References + Resources

  • I’ve been to the Mountaintop and Black Power — Martin Luther King
  • The Ballot or the Bullet — Malcolm X
  • Selma — 2014 film directed by Ava DuVernay
  • Malcolm X — 1992 film directed by Spike Lee
  • Comparative Essays: Stride Toward Freedom — Martin Luther King and Malcolm X
  • Music: Super Fly + Motown songs. Records from inside the redesigned album covers.
  • Non-fiction article, “From Fighting to Friending,” Ethan Bronner
  • Miral — 2010 film directed by Julian Schnabel
  • Excerpts from the book trilogy Divergent, Insurgent, and Allegiant by Veronica Roth, and excerpts from the the film versions of Divergent (dir. Neil Burger, 2014) and Insurgent (dir. Robert Schwentke, 2015)

Colleen Cody

Wells Community Academy High School

Colleen started out on the North Shore at Highland Park High School substitute teaching for an Alternative Education Program with only her art certification. This is where she became inspired to become a special education teacher, after working with students who had an array of emotional issues as well as learning disabilities. She integrated the arts into her teaching by having students draw imagery from stories. Her students learned to create books using Japanese binding techniques, and then illustrated the books as well.

She eventually came back to the city because of her desire for social justice. After receiving her MED from National Louis University, Colleen came to work for Lawrence Hall Youth Services, which is a private therapeutic day school attached to a child welfare agency. Many of her students had been severely abused, resulting in their placement in a residential setting. From there, Colleen went to the Near North Special Education Center, a public elementary day school. She avidly worked at creating a safe learning environment by encouraging positive social interaction, active engagement, and self-motivation.
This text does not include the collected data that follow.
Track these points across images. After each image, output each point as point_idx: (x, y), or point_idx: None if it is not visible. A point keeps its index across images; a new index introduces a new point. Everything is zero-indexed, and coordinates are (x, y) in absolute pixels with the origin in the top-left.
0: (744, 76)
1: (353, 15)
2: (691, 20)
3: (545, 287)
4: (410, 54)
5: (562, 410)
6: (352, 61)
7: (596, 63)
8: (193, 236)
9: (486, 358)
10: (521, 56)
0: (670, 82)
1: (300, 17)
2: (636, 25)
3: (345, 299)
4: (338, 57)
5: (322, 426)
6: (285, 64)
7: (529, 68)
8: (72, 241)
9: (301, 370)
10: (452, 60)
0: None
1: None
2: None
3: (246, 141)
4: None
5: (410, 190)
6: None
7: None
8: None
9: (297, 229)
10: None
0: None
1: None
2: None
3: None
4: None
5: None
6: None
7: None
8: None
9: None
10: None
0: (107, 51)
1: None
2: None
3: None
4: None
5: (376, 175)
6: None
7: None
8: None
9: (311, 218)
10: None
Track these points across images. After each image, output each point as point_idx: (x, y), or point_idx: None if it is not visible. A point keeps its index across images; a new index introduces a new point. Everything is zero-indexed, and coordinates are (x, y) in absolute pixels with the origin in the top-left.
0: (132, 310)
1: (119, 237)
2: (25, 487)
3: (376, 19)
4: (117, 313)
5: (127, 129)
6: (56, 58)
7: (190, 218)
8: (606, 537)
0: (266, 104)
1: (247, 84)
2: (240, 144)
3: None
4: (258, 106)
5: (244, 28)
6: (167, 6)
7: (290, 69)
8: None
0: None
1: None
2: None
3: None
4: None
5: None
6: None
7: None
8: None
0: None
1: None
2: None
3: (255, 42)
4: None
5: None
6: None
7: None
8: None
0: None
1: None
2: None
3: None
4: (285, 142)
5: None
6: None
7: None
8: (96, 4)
She further developed creative approaches toward instruction that involved making adaptations for diverse learning groups.

Colleen reflects on her process:

While visiting the MCA, the students studied and discussed the collaged album covers about Black Nationalism on display. They specifically studied the album covers by Jamal Cyrus. Using these album covers as inspiration for their projects, students then traveled to a local record shop to select old album covers that visually appealed to them. During their alteration of these album covers, using text and imagery to create their visions of utopia/dystopia, students consistently collaborated and conferred with each other while making their artistic decisions. The students were supportive of one another’s creative expressions and viewpoints. By the end of the semester, it was apparent that this group of diverse learners was more closely bonded as a result of the dialogue that emerged during the project, which has been a transformative learning experience for the students. After the final critique, students closely gathered around to play some of the records from their album jackets on a portable record player. It was endearing to see how enthralled they were to hear the 60s and 70s music, dancing and talking about their artworks and connecting with one another.